Yesterday, I picked up the November 2008 Digital Photo magazine, issue 109, which included a CD with an assortment of additional features. I just viewed the two videos from the CD on the subject of creating a panorama in Photoshop. Kingsley Singleton did well introducing Photoshop's auto stitching functions, but what bothered me was his exposure alterations done to darken the sky. Kingsley wanted to bring out greater detail of the clouds, but his method left the sky bright near the horizon and the character of the sky was not carried through to the light reflected from the water in the scene.

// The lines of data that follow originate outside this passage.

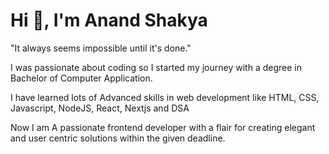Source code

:# Hi 👋, I'm Anand Shakya



"It always seems impossible until it's done."

I was passionate about coding so I started my journey with a degree in Bachelor of Computer Application.




I have learned lots of Advanced skills in web development like HTML, CSS, Javascript, NodeJS, React, Nextjs and DSA

Now I am A passionate frontend developer with a flair for creating elegant and user centric solutions within the given deadline.
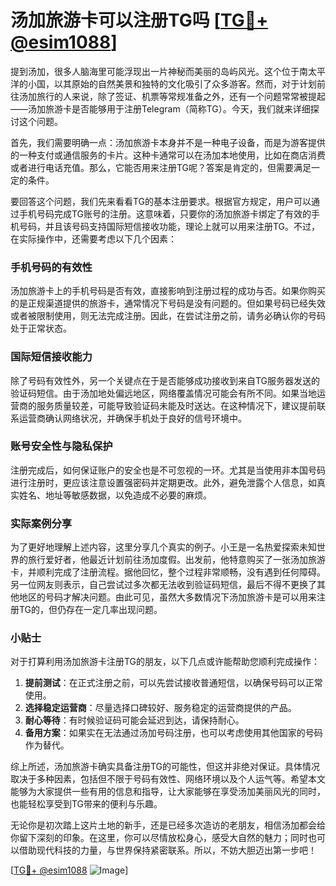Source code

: # 汤加旅游卡可以注册TG吗 [[TG💪+ @esim1088](https://t.me/s/esim1088)]

提到汤加，很多人脑海里可能浮现出一片神秘而美丽的岛屿风光。这个位于南太平洋的小国，以其原始的自然美景和独特的文化吸引了众多游客。然而，对于计划前往汤加旅行的人来说，除了签证、机票等常规准备之外，还有一个问题常常被提起——汤加旅游卡是否能够用于注册Telegram（简称TG）。今天，我们就来详细探讨这个问题。

首先，我们需要明确一点：汤加旅游卡本身并不是一种电子设备，而是为游客提供的一种支付或通信服务的卡片。这种卡通常可以在汤加本地使用，比如在商店消费或者进行电话充值。那么，它能否用来注册TG呢？答案是肯定的，但需要满足一定的条件。

要回答这个问题，我们先来看看TG的基本注册要求。根据官方规定，用户可以通过手机号码完成TG账号的注册。这意味着，只要你的汤加旅游卡绑定了有效的手机号码，并且该号码支持国际短信接收功能，理论上就可以用来注册TG。不过，在实际操作中，还需要考虑以下几个因素：

### 手机号码的有效性

汤加旅游卡上的手机号码是否有效，直接影响到注册过程的成功与否。如果你购买的是正规渠道提供的旅游卡，通常情况下号码是没有问题的。但如果号码已经失效或者被限制使用，则无法完成注册。因此，在尝试注册之前，请务必确认你的号码处于正常状态。

### 国际短信接收能力

除了号码有效性外，另一个关键点在于是否能够成功接收到来自TG服务器发送的验证码短信。由于汤加地处偏远地区，网络覆盖情况可能会有所不同。如果当地运营商的服务质量较差，可能导致验证码未能及时送达。在这种情况下，建议提前联系运营商确认网络状况，并确保手机处于良好的信号环境中。

### 账号安全性与隐私保护

注册完成后，如何保证账户的安全也是不可忽视的一环。尤其是当使用非本国号码进行注册时，更应该注意设置强密码并定期更改。此外，避免泄露个人信息，如真实姓名、地址等敏感数据，以免造成不必要的麻烦。

### 实际案例分享

为了更好地理解上述内容，这里分享几个真实的例子。小王是一名热爱探索未知世界的旅行爱好者，他最近计划前往汤加度假。出发前，他特意购买了一张汤加旅游卡，并顺利完成了注册流程。据他回忆，整个过程非常顺畅，没有遇到任何障碍。另一位网友则表示，自己尝试过多次都无法收到验证码短信，最后不得不更换了其他地区的号码才解决问题。由此可见，虽然大多数情况下汤加旅游卡是可以用来注册TG的，但仍存在一定几率出现问题。

### 小贴士

对于打算利用汤加旅游卡注册TG的朋友，以下几点或许能帮助您顺利完成操作：

1. **提前测试**：在正式注册之前，可以先尝试接收普通短信，以确保号码可以正常使用。
2. **选择稳定运营商**：尽量选择口碑较好、服务稳定的运营商提供的产品。
3. **耐心等待**：有时候验证码可能会延迟到达，请保持耐心。
4. **备用方案**：如果实在无法通过汤加号码注册，也可以考虑使用其他国家的号码作为替代。

综上所述，汤加旅游卡确实具备注册TG的可能性，但这并非绝对保证。具体情况取决于多种因素，包括但不限于号码有效性、网络环境以及个人运气等。希望本文能够为大家提供一些有用的信息和指导，让大家能够在享受汤加美丽风光的同时，也能轻松享受到TG带来的便利与乐趣。

无论你是初次踏上这片土地的新手，还是已经多次造访的老朋友，相信汤加都会给你留下深刻的印象。在这里，你可以尽情放松身心，感受大自然的魅力；同时也可以借助现代科技的力量，与世界保持紧密联系。所以，不妨大胆迈出第一步吧！

[[TG💪+ @esim1088](https://t.me/s/esim1088) ![Image](https://i.postimg.cc/4NQfJmqS/Snipaste-2025-05-13-00-14-12.png)]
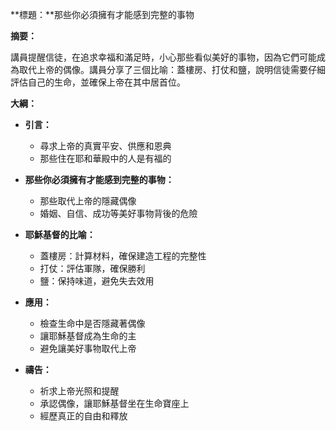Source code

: **標題：**那些你必須擁有才能感到完整的事物

**摘要：**

講員提醒信徒，在追求幸福和滿足時，小心那些看似美好的事物，因為它們可能成為取代上帝的偶像。講員分享了三個比喻：蓋樓房、打仗和鹽，說明信徒需要仔細評估自己的生命，並確保上帝在其中居首位。

**大綱：**

* **引言：**
    * 尋求上帝的真實平安、供應和恩典
    * 那些住在耶和華殿中的人是有福的

* **那些你必須擁有才能感到完整的事物：**
    * 那些取代上帝的隱藏偶像
    * 婚姻、自信、成功等美好事物背後的危險

* **耶穌基督的比喻：**
    * 蓋樓房：計算材料，確保建造工程的完整性
    * 打仗：評估軍隊，確保勝利
    * 鹽：保持味道，避免失去效用

* **應用：**
    * 檢查生命中是否隱藏著偶像
    * 讓耶穌基督成為生命的主
    * 避免讓美好事物取代上帝

* **禱告：**
    * 祈求上帝光照和提醒
    * 承認偶像，讓耶穌基督坐在生命寶座上
    * 經歷真正的自由和釋放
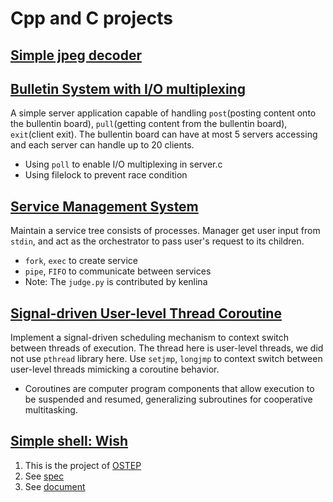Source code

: # Cpp and C projects
## [Simple jpeg decoder](./my_jpeg/)

## [Bulletin System with I/O multiplexing](./client-server)
A simple server application capable of handling `post`(posting content onto the bullentin board), `pull`(getting content from the bullentin board), `exit`(client exit). The bullentin board can have at most 5 servers accessing and each server can handle up to 20 clients.
* Using `poll` to enable I/O multiplexing in server.c
* Using filelock to prevent race condition

## [Service Management System](./service-management/)
Maintain a service tree consists of processes. Manager get user input from `stdin`, and act as the orchestrator to pass user's request to its children.
* `fork`, `exec` to create service
* `pipe`, `FIFO` to communicate between services
* Note: The `judge.py` is contributed by kenlina

## [Signal-driven User-level Thread Coroutine](./signal-driven-coroutine/)
Implement a signal-driven scheduling mechanism to context switch between threads of execution. The thread here is user-level threads, we did not use `pthread` library here. Use `setjmp`, `longjmp` to context switch between user-level threads mimicking a coroutine behavior.
* Coroutines are computer program components that allow execution to be suspended and resumed, generalizing subroutines for cooperative multitasking.

## [Simple shell: Wish](./wish)
1. This is the project of [OSTEP](https://github.com/remzi-arpacidusseau/ostep-projects/tree/master)
2. See [spec](./wish/README.md)
3. See [document](./wish/DOCUMENTATION.md)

His resulting image looked pretty, but lacked components characteristic to the physical interaction of light and matter.
A few weeks ago I saw a book on digital photography and Photoshop in particular, I forget the author and title, and every chapter covered techniques to "synthesize" an image, something that I find in just about every book on digital photography. One example was a photo of a women descending stairs combined with a photo of the front of a building to create the look of a photo of the women in front of the building. This theme seems very common, potentially too common, with the contemporary books and magazines on photography.
Can anyone please explain why digital photography has evolved so heavily in this direction ?

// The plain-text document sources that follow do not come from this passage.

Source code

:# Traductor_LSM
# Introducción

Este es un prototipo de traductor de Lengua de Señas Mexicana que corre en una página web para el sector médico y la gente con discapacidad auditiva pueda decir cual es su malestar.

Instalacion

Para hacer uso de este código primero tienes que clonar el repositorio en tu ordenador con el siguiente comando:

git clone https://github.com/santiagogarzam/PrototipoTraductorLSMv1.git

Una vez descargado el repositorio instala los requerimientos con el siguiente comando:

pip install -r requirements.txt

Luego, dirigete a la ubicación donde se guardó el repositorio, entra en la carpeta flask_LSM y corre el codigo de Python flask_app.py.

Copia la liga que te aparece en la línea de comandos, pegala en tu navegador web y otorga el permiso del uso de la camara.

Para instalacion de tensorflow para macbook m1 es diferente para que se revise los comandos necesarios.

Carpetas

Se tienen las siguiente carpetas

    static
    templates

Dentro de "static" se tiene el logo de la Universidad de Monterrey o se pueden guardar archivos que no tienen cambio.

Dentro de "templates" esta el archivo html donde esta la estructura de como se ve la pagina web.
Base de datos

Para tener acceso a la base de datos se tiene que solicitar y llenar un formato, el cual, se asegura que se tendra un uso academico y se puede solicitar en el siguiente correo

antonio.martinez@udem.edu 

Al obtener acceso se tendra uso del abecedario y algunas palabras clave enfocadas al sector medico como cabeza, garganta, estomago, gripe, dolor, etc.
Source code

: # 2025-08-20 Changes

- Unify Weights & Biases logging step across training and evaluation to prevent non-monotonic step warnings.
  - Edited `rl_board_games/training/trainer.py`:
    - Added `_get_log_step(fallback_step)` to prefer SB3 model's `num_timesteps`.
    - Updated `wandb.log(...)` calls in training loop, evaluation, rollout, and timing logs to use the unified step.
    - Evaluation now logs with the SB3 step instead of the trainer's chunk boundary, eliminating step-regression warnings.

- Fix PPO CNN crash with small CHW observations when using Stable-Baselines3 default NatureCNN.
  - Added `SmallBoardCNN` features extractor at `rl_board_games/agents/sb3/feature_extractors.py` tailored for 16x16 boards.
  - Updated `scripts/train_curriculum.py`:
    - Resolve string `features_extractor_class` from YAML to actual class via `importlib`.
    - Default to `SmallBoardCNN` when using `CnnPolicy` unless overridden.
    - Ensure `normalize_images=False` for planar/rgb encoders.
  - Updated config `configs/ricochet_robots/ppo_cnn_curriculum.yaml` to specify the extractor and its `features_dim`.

I know photo mosaics and composites are not new. I also know that both are essential tools of the trade for advertising photography and come into play often in cinematography. I have also played with photo composites years ago as a child when I was doing analog photography. With the multitude of software tools available, nearly anyone can create what ever they want in a photograph.

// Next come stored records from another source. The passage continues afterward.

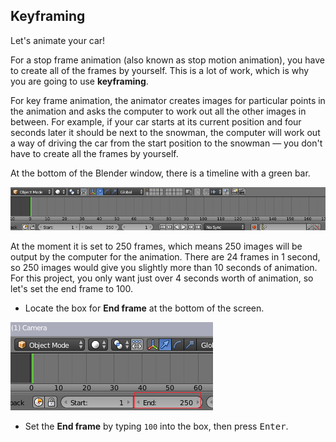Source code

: ## Keyframing

Let's animate your car!

For a stop frame animation (also known as stop motion animation), you have to create all of the frames by yourself. This is a lot of work, which is why you are going to use **keyframing**.

For key frame animation, the animator creates images for particular points in the animation and asks the computer to work out all the other images in between. For example, if your car starts at its current position and four seconds later it should be next to the snowman, the computer will work out a way of driving the car from the start position to the snowman — you don't have to create all the frames by yourself.

At the bottom of the Blender window, there is a timeline with a green bar.

![Timeline](images/blender-timeline.png)

At the moment it is set to 250 frames, which means 250 images will be output by the computer for the animation. There are 24 frames in 1 second, so 250 images would give you slightly more than 10 seconds of animation. For this project, you only want just over 4 seconds worth of animation, so let's set the end frame to 100.

+ Locate the box for **End frame** at the bottom of the screen.

![End frame](images/end-frame.png)

+ Set the **End frame** by typing `100` into the box, then press <kbd>Enter</kbd>.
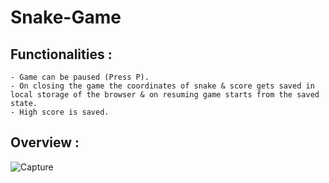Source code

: # Snake-Game 
## Functionalities :
    - Game can be paused (Press P).
    - On closing the game the coordinates of snake & score gets saved in local storage of the browser & on resuming game starts from the saved state.
    - High score is saved.
## Overview :
![Capture](https://user-images.githubusercontent.com/37541022/72204791-cf44e800-34a1-11ea-8f0a-a65241d83d47.PNG)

In contrast, I tend to lean towards a bit more technical side of photography, as a means to record what I see. In infrared or ultraviolet photography, to record what can't be seen. Likewise, to bring into view the unsean with a telescope used for terrestrial or astronomical photography. Timed or time lapse photography to compress or dilate the passage of time, and panorama photography to permit a view of what was behind the camera. I have never taken any classes in photography and I'm self taught, mostly from a U.S. Naval Photography Training Manual given to me by my father. I also have a life long interest in physics and the study of quantum electrodynamics provides a great insight on the interaction of light and matter. Whether purely technical or for asthetic appreciation, I do have an artistic sence in regard to subject matter and composition. So, I consider my efforts along the lines of illustrative or documentative photography.
I just find it so increadably common for digital photographers to create fantasy photographic images instead of simply documenting the beauty so prevalent in nature.
The views of others will be welcomed.